Conventional wisdom for competitions is ~ 1 inch, but other than aesthetics, is there a real good reason to leave this much room if the bottles will be refrigerated after carbing at a very controlled room temp? I ask because I've had a couple batches with excess volume that I have bottled some leftovers from a spigot with carb drops. Have I just been lucky or am I tempting fate?
I believe if bottle conditioning you need headspace for CO2 to form pressure and disolve into the beer. If keg carbonated you can fill to the top without issue.
I don't see any risk with overfilling your bottles, assuming you're using a normal amount of priming sugar. The CO2 will dissolve in beer without any headspace. The pressure comes from the volume of the gas itself, not the headspace.
I could have sworn that the last time I took a brew tour they hit hit their canning line with x-rays to make sure that it's 98% full. If it's not, apparently they run into issues with can bombs. Am I missing something here? Conventional wisdom be damned.
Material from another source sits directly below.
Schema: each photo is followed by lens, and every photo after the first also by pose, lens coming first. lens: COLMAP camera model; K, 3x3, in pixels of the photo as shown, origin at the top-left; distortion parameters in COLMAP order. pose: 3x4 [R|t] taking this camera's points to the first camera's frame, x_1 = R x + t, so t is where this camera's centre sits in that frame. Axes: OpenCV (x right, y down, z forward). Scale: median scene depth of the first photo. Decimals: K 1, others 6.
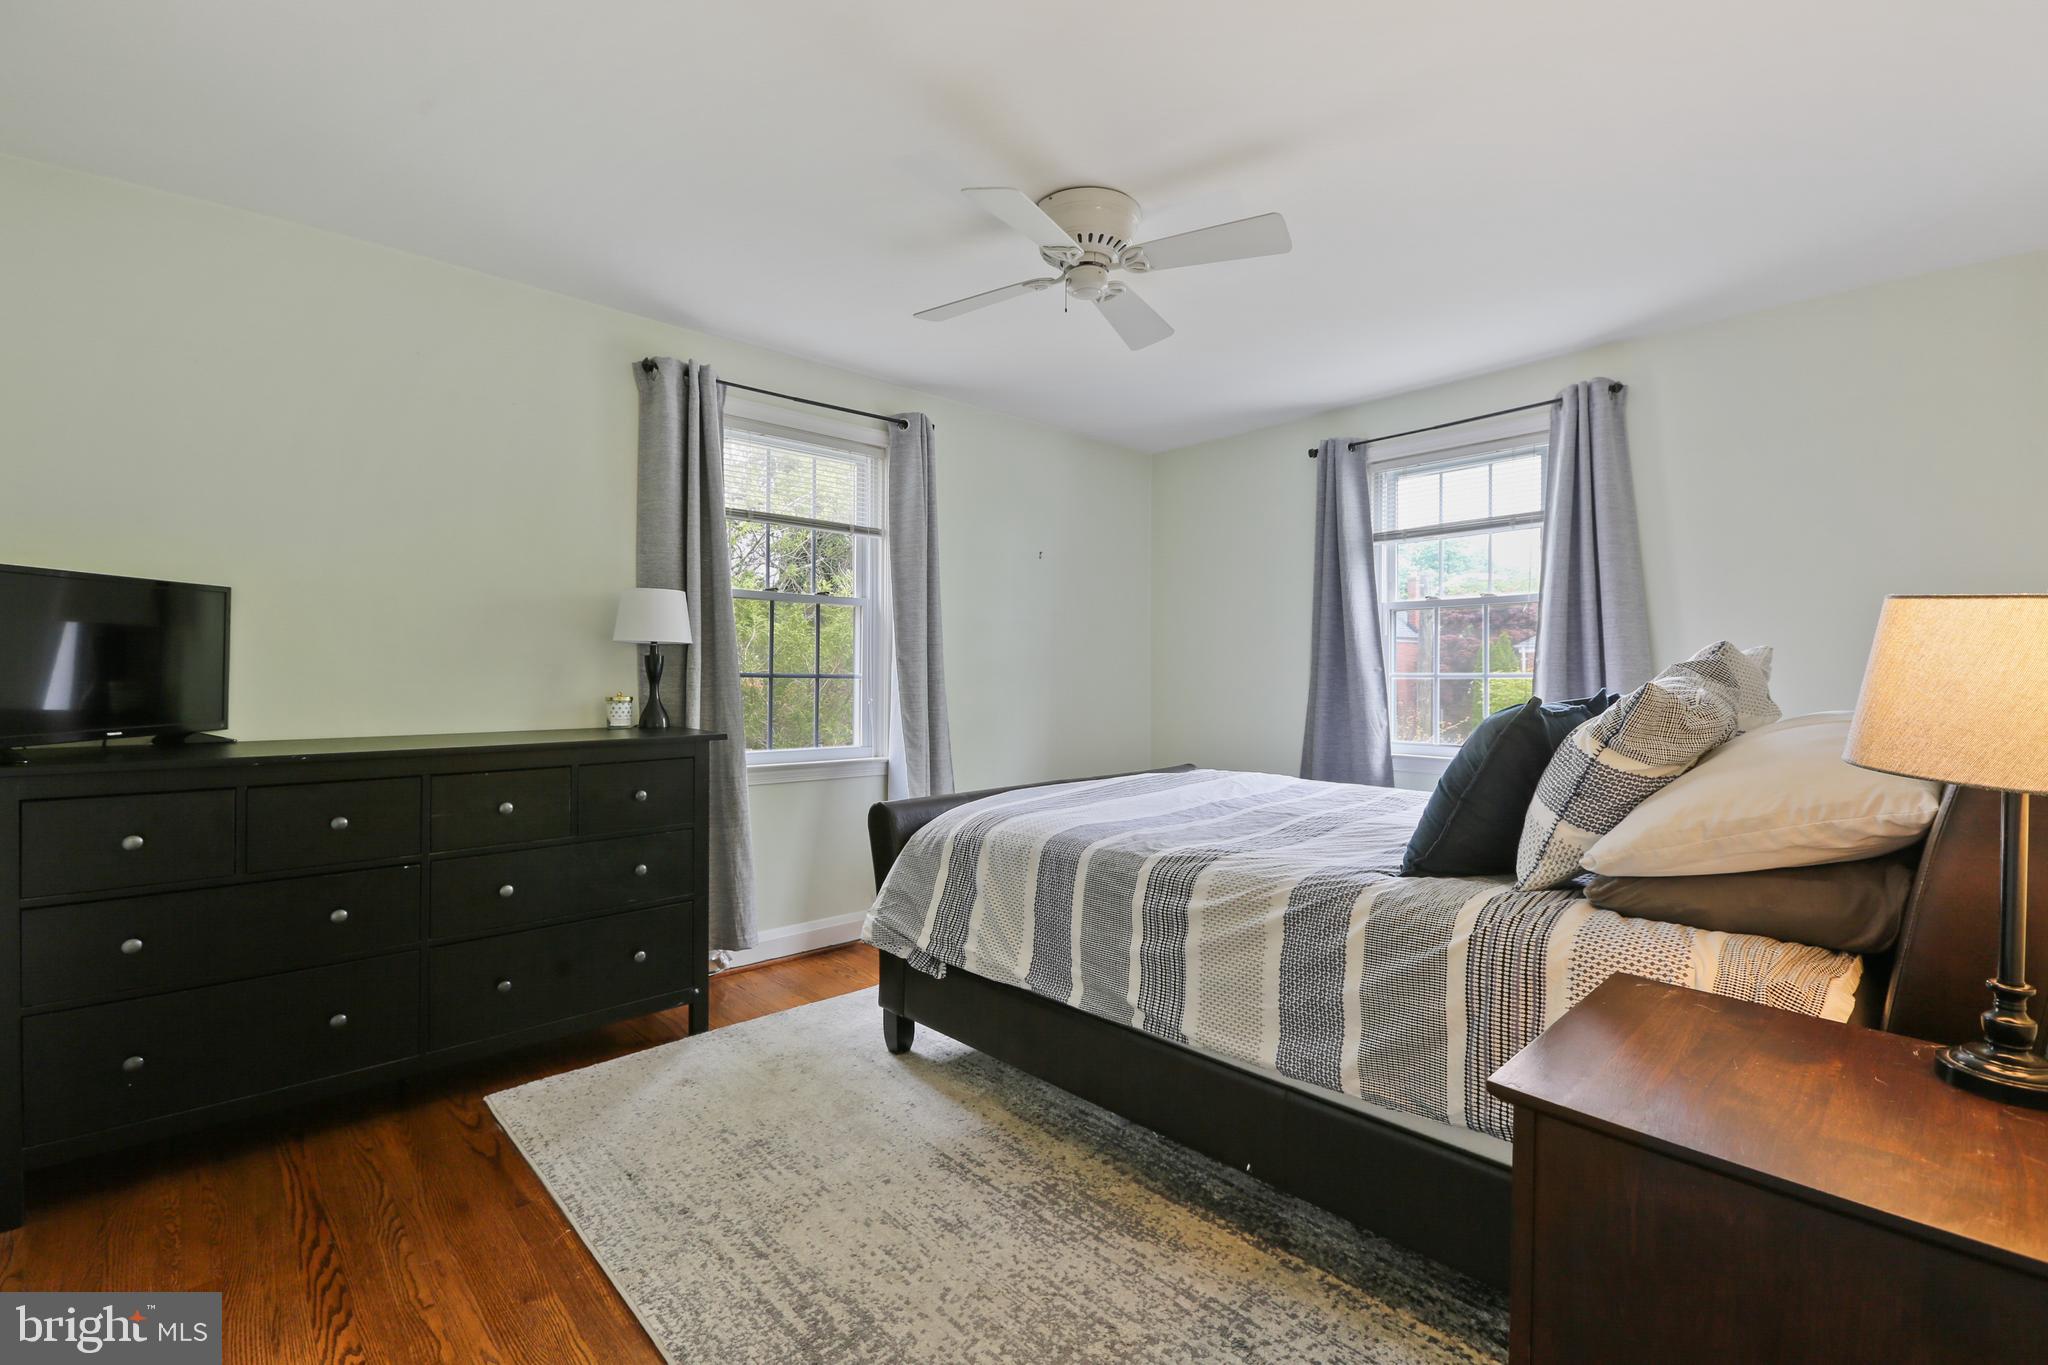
lens RADIAL K [[910.3, 0, 1019.4], [0, 910.3, 688.3], [0, 0, 1]] dist [0.020231, -0.005472]
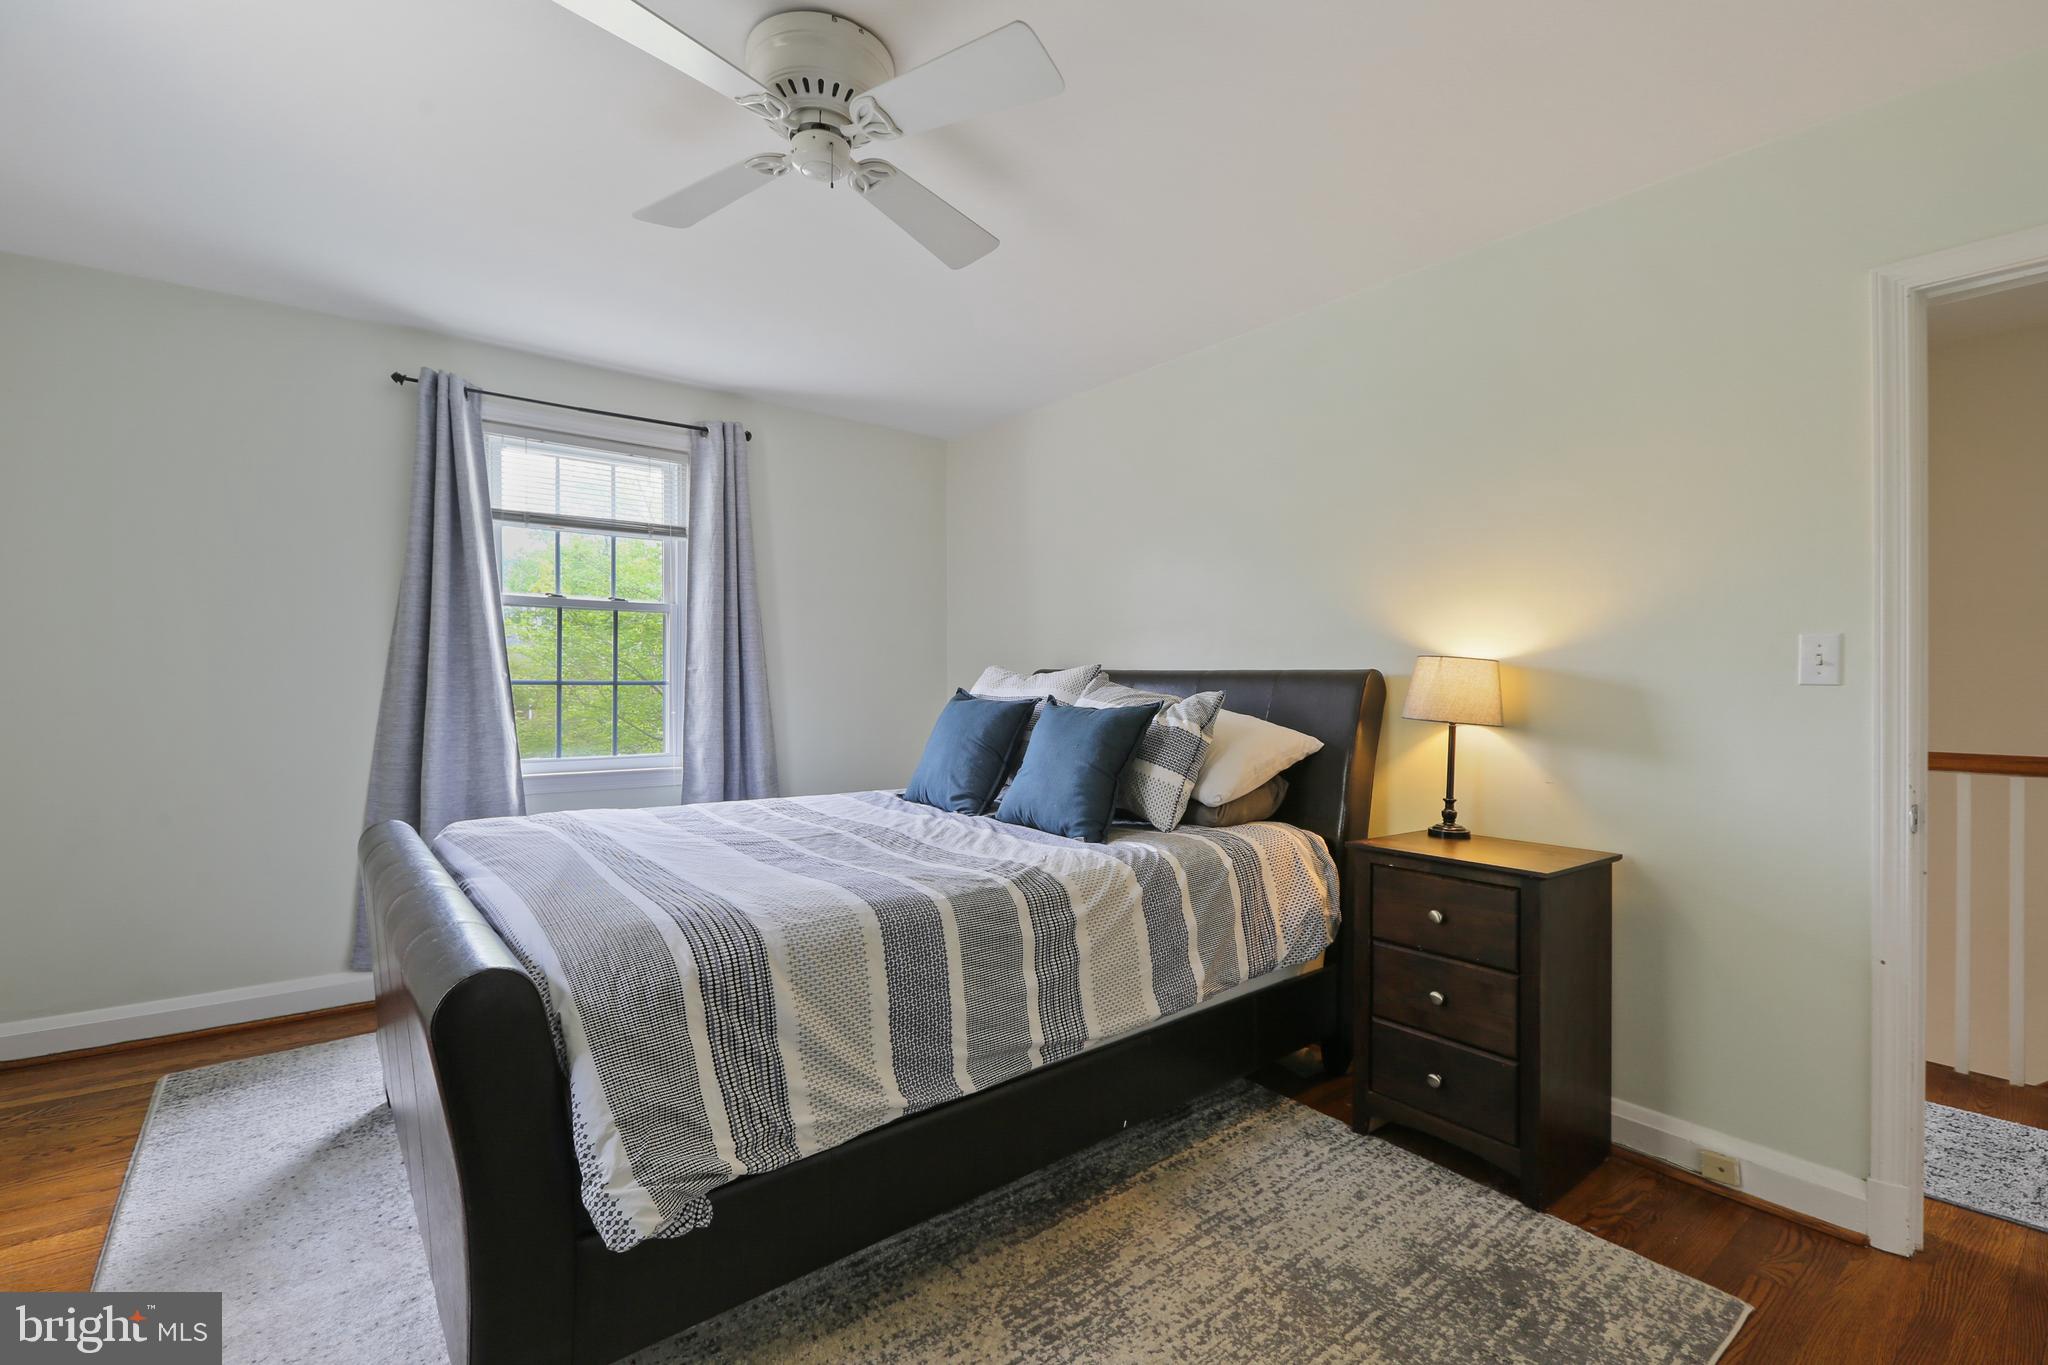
lens RADIAL K [[910.3, 0, 1018.6], [0, 910.3, 681.9], [0, 0, 1]] dist [0.020231, -0.005472]
pose [[0.061617, -0.001564, 0.998099, -0.800585], [0.006788, 0.999976, 0.001148, -0.022769], [-0.998077, 0.006704, 0.061626, 0.958031]]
Does CO2 that's disolved into beer still put pressure on the bottle?
We go through home brew too fast to have encountered any potential shelf life issues related to head space. The only thing I've noticed is that if there's almost no head space (e.g., 1/4" or less), then there's not much of the ppffffftt sound when you pry the cap off. Not enough volume to expand.
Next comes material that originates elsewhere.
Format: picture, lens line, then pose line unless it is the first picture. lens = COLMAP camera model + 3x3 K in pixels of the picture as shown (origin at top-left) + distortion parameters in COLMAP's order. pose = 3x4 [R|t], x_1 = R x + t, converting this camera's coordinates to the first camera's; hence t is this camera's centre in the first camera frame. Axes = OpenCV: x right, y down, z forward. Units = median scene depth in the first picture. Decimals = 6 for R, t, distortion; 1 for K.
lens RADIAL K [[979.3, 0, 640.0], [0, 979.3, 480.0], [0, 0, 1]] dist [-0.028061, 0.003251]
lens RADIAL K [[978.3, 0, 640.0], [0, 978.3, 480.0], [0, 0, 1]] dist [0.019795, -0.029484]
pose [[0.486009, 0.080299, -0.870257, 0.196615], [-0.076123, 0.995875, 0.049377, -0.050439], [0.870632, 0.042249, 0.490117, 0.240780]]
That seems to be cutting things awfully fine. The main physical difference between 98% full and 99% is that 1% liquid adds a little extra priming sugar to a confined volume. You'd see a proportional increase in CO2 production, but it seems an insignificant amount. I guess if you were really playing close to the engineering tolerances of the can, you would need a system in place that detects volume of beer to a very high degree, but I cannot imagine any probrewers would purposefully try to get so close to exceeding those tolerance.
I thought so too. I've not spent any time around pro brewers and I know little about canning lines. I'm still kind of curious to know how they can fill 110 cans a minute without spilling any.